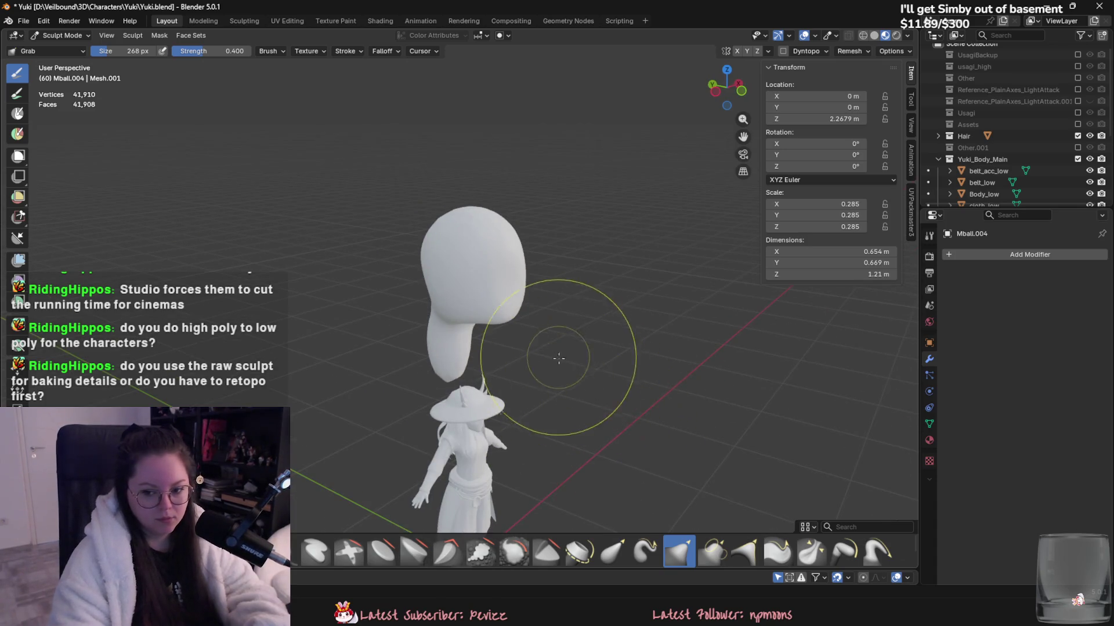
scroll(586, 464, "up", 2)
middle_click_drag(505, 290, 482, 272)
- In Object Mode, apply the head's scale to 1.000 and set its origin to geometry
left_click(62, 35)
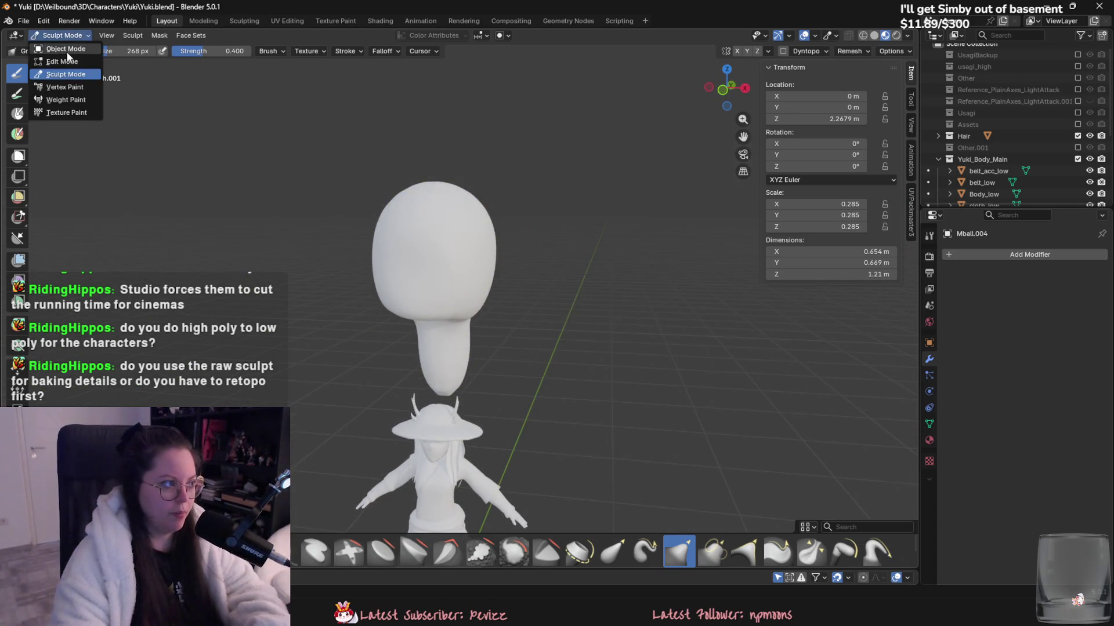
left_click(66, 51)
scroll(437, 275, "up", 2)
key("ctrl+a")
left_click(425, 301)
right_click(423, 288)
mouse_move(408, 343)
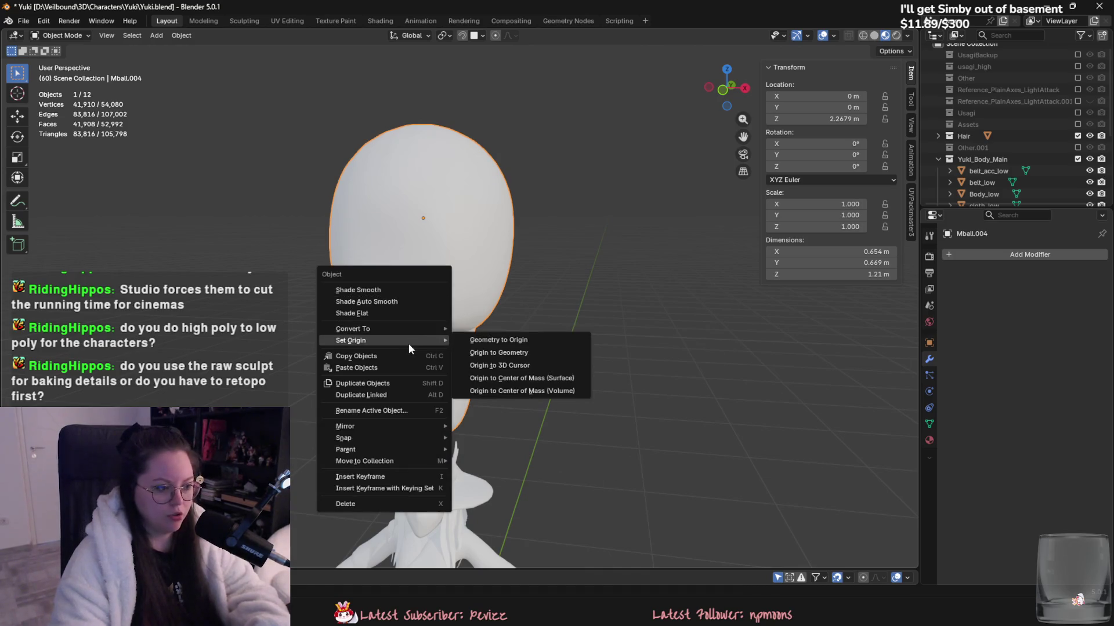
left_click(498, 354)
- Return to Sculpt Mode and pick the Clay Strips brush at 130 px
left_click(64, 35)
left_click(66, 74)
middle_click_drag(238, 153, 373, 199, "shift")
scroll(562, 280, "up", 4)
scroll(578, 278, "down", 4)
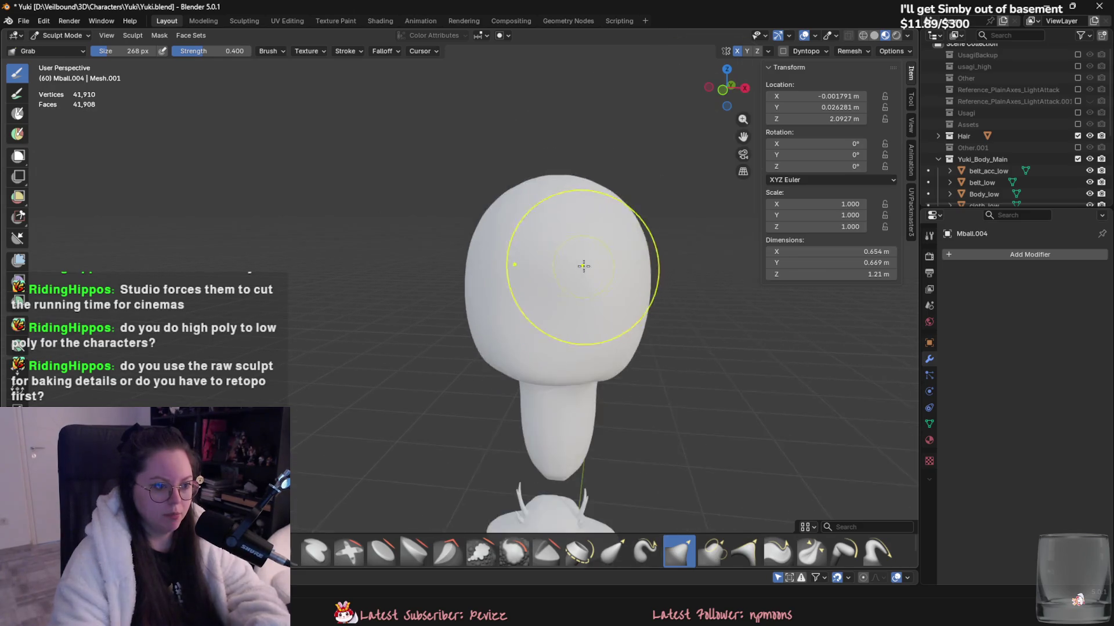
middle_click_drag(579, 277, 644, 325)
middle_click_drag(551, 305, 510, 325)
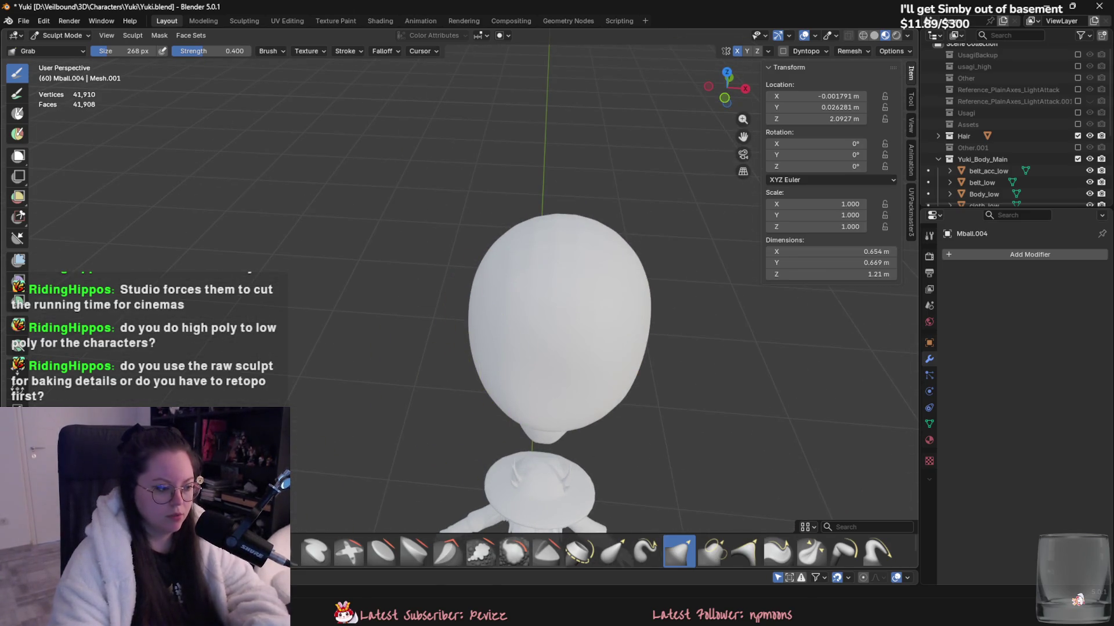
key("c")
scroll(492, 277, "up", 3)
key("f")
left_click(450, 272)
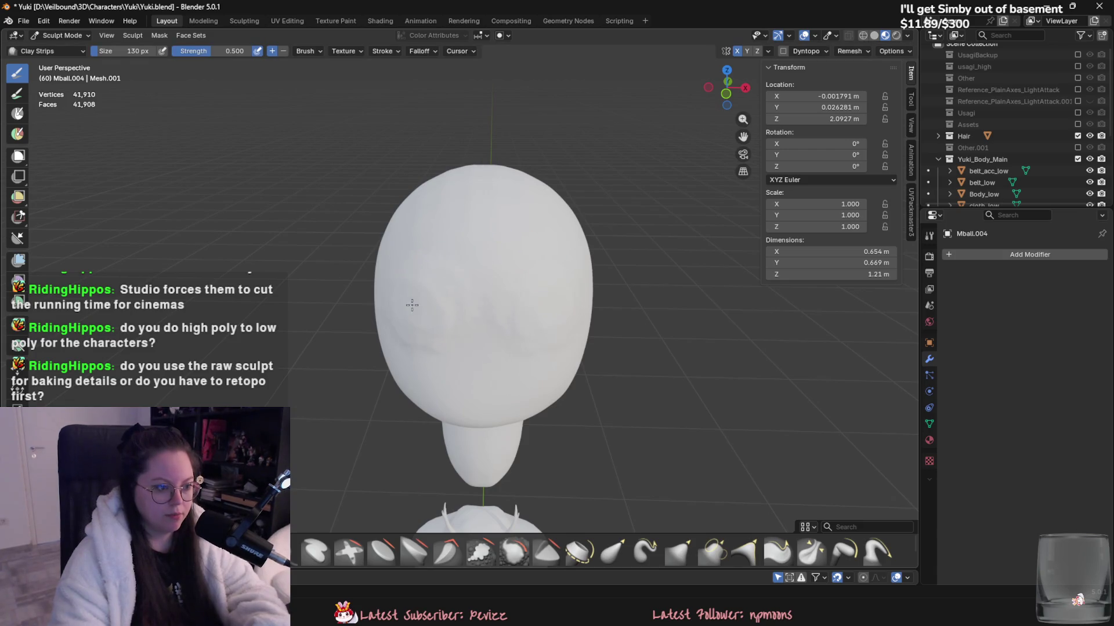
- Shrink the Clay Strips brush to 70 px and build up the eyes, nose and mouth
middle_click_drag(409, 308, 417, 290)
key("f")
left_click(420, 282)
mouse_move(421, 262)
left_mouse_down()
mouse_move(489, 340)
mouse_move(441, 355)
left_mouse_up()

**Assigned task**
In your copy, include no pictures, but set down every record exactly.

**Expected answer**
scroll(586, 464, "up", 2)
middle_click_drag(505, 290, 482, 272)
- In Object Mode, apply the head's scale to 1.000 and set its origin to geometry
left_click(62, 35)
left_click(66, 51)
scroll(437, 275, "up", 2)
key("ctrl+a")
left_click(425, 301)
right_click(423, 288)
mouse_move(408, 343)
left_click(498, 354)
- Return to Sculpt Mode and pick the Clay Strips brush at 130 px
left_click(64, 35)
left_click(66, 74)
middle_click_drag(238, 153, 373, 199, "shift")
scroll(562, 280, "up", 4)
scroll(578, 278, "down", 4)
middle_click_drag(579, 277, 644, 325)
middle_click_drag(551, 305, 510, 325)
key("c")
scroll(492, 277, "up", 3)
key("f")
left_click(450, 272)
- Shrink the Clay Strips brush to 70 px and build up the eyes, nose and mouth
middle_click_drag(409, 308, 417, 290)
key("f")
left_click(420, 282)
mouse_move(421, 262)
left_mouse_down()
mouse_move(489, 340)
mouse_move(441, 355)
left_mouse_up()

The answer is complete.